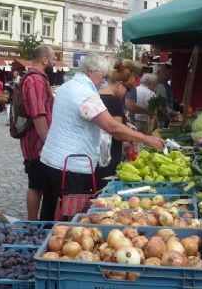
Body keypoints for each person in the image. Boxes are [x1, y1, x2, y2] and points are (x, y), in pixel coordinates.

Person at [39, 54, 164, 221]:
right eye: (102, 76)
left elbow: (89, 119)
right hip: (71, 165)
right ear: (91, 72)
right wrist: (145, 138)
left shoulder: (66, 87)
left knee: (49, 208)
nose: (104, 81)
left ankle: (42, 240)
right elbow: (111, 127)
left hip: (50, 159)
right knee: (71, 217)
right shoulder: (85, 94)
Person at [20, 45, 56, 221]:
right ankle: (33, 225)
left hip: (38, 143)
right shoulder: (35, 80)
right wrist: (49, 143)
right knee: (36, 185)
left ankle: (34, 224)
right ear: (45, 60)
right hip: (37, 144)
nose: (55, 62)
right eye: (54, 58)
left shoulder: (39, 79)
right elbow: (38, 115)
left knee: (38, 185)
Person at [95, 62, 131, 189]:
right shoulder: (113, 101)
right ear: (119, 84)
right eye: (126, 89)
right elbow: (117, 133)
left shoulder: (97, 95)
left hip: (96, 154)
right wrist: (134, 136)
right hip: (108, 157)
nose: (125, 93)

* * *

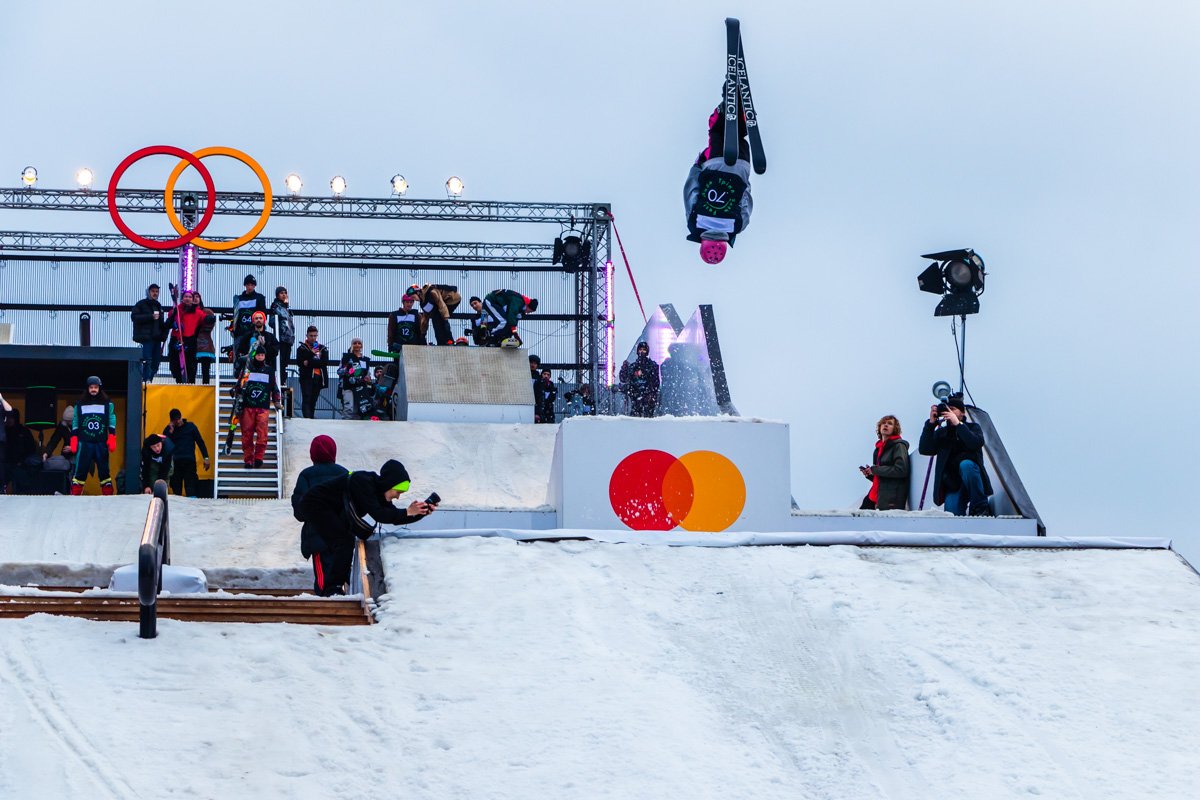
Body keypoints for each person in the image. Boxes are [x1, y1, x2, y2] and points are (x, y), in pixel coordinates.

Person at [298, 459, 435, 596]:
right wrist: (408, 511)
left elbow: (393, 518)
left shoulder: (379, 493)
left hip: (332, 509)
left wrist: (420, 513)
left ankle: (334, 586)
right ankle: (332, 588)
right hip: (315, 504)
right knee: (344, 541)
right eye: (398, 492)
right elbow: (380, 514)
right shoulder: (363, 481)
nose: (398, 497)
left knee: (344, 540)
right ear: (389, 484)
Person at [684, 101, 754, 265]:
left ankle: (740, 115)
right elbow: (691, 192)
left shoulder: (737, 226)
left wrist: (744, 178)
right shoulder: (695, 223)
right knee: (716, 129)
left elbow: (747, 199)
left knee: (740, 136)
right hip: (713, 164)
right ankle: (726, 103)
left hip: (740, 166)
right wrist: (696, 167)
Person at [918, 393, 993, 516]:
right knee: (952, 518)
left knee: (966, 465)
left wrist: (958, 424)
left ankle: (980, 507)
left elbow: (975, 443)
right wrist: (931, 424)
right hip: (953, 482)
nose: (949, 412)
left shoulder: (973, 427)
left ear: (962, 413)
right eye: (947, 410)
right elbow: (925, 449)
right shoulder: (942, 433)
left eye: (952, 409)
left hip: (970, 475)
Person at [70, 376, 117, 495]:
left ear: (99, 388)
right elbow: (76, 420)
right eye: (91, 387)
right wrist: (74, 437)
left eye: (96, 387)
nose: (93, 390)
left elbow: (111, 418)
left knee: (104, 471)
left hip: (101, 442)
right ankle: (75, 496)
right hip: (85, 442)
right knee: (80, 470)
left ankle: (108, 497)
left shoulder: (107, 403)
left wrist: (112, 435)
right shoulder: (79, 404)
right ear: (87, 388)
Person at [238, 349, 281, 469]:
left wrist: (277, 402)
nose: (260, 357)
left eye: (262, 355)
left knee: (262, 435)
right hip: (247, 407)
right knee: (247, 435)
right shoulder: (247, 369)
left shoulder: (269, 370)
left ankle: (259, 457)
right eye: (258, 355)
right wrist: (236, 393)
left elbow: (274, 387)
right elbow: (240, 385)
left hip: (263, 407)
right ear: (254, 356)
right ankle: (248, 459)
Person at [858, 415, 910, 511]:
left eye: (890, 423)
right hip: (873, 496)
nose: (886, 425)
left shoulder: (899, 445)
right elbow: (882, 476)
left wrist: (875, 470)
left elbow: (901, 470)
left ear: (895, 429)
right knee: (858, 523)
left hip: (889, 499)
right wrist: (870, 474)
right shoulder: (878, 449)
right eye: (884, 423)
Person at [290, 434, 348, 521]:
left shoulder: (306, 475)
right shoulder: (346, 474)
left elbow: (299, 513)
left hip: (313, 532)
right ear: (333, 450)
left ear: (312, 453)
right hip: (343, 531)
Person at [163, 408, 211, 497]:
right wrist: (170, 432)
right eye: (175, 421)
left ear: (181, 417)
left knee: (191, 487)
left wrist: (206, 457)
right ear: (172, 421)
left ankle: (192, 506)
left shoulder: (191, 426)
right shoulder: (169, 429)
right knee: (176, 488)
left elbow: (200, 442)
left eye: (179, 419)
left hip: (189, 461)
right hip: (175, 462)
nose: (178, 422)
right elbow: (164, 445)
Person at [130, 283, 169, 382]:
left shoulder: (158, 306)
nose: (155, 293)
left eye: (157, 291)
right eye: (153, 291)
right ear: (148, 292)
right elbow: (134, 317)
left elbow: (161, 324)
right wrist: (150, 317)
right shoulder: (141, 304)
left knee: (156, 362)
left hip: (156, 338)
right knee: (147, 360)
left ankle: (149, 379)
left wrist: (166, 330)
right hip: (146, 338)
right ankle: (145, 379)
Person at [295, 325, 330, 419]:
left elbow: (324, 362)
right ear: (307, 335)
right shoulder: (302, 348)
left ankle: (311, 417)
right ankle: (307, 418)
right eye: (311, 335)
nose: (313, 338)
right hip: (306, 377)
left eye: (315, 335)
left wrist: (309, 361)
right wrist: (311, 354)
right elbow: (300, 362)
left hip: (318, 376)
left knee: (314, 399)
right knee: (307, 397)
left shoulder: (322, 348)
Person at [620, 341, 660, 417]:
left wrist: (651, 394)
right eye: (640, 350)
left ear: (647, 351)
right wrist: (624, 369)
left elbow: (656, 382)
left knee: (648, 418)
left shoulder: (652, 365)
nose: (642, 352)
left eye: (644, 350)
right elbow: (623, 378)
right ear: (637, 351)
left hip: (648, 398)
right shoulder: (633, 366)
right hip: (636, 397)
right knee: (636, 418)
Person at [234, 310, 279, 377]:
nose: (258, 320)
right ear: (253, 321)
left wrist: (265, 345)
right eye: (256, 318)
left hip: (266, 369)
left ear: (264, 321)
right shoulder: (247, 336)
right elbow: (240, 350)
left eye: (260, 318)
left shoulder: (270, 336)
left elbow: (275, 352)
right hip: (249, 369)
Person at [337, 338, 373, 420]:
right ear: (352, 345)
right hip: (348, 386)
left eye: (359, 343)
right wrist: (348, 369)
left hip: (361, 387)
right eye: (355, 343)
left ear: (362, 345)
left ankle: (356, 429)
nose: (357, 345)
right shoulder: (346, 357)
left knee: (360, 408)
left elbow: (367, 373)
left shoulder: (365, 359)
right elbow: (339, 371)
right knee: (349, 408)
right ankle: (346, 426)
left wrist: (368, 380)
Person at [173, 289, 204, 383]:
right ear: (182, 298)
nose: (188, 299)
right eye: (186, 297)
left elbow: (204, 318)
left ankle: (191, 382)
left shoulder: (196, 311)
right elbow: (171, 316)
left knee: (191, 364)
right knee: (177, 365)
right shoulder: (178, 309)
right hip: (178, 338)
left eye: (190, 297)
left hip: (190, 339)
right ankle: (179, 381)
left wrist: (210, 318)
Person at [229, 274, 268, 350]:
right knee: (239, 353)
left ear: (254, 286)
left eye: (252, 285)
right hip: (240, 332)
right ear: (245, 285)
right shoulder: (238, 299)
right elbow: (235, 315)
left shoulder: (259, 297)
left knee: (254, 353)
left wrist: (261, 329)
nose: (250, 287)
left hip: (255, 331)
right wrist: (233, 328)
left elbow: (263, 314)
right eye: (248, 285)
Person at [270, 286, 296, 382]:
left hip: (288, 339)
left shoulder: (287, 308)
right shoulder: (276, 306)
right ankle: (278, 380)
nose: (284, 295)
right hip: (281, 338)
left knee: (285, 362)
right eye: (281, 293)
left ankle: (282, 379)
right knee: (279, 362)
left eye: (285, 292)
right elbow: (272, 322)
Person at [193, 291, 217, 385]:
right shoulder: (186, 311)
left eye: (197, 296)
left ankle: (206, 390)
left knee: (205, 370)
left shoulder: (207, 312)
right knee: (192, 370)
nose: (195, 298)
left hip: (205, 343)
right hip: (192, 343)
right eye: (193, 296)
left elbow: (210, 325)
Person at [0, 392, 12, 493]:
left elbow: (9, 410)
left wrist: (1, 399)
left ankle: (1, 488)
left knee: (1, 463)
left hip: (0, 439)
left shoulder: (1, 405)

## Description of the task
For this task, write out exactly the lines of the entries above, starting at the line with "right knee: (307, 397)" and ending at the line with "right ankle: (278, 380)", both included, and no others.

## Result below
right knee: (307, 397)
left shoulder: (322, 348)
Person at [620, 341, 660, 417]:
left wrist: (651, 394)
right eye: (640, 350)
left ear: (647, 351)
right wrist: (624, 369)
left elbow: (656, 382)
left knee: (648, 418)
left shoulder: (652, 365)
nose: (642, 352)
left eye: (644, 350)
right elbow: (623, 378)
right ear: (637, 351)
left hip: (648, 398)
right shoulder: (633, 366)
right hip: (636, 397)
right knee: (636, 418)
Person at [234, 310, 279, 377]:
nose: (258, 320)
right ear: (253, 321)
left wrist: (265, 345)
right eye: (256, 318)
left hip: (266, 369)
left ear: (264, 321)
right shoulder: (247, 336)
right elbow: (240, 350)
left eye: (260, 318)
left shoulder: (270, 336)
left elbow: (275, 352)
right hip: (249, 369)
Person at [337, 338, 373, 420]:
right ear: (352, 345)
right hip: (348, 386)
left eye: (359, 343)
right wrist: (348, 369)
left hip: (361, 387)
right eye: (355, 343)
left ear: (362, 345)
left ankle: (356, 429)
nose: (357, 345)
right shoulder: (346, 357)
left knee: (360, 408)
left elbow: (367, 373)
left shoulder: (365, 359)
right elbow: (339, 371)
right knee: (349, 408)
right ankle: (346, 426)
left wrist: (368, 380)
Person at [173, 289, 204, 383]:
right ear: (182, 298)
nose: (188, 299)
right eye: (186, 297)
left elbow: (204, 318)
left ankle: (191, 382)
left shoulder: (196, 311)
right elbow: (171, 316)
left knee: (191, 364)
right knee: (177, 365)
right shoulder: (178, 309)
right hip: (178, 338)
left eye: (190, 297)
left hip: (190, 339)
right ankle: (179, 381)
left wrist: (210, 318)
Person at [229, 274, 268, 350]:
right knee: (239, 353)
left ear: (254, 286)
left eye: (252, 285)
right hip: (240, 332)
right ear: (245, 285)
right shoulder: (238, 299)
right elbow: (235, 315)
left shoulder: (259, 297)
left knee: (254, 353)
left wrist: (261, 329)
nose: (250, 287)
left hip: (255, 331)
right wrist: (233, 328)
left elbow: (263, 314)
right eye: (248, 285)
Person at [270, 286, 296, 382]:
left hip: (288, 339)
left shoulder: (287, 308)
right shoulder: (276, 306)
right ankle: (278, 380)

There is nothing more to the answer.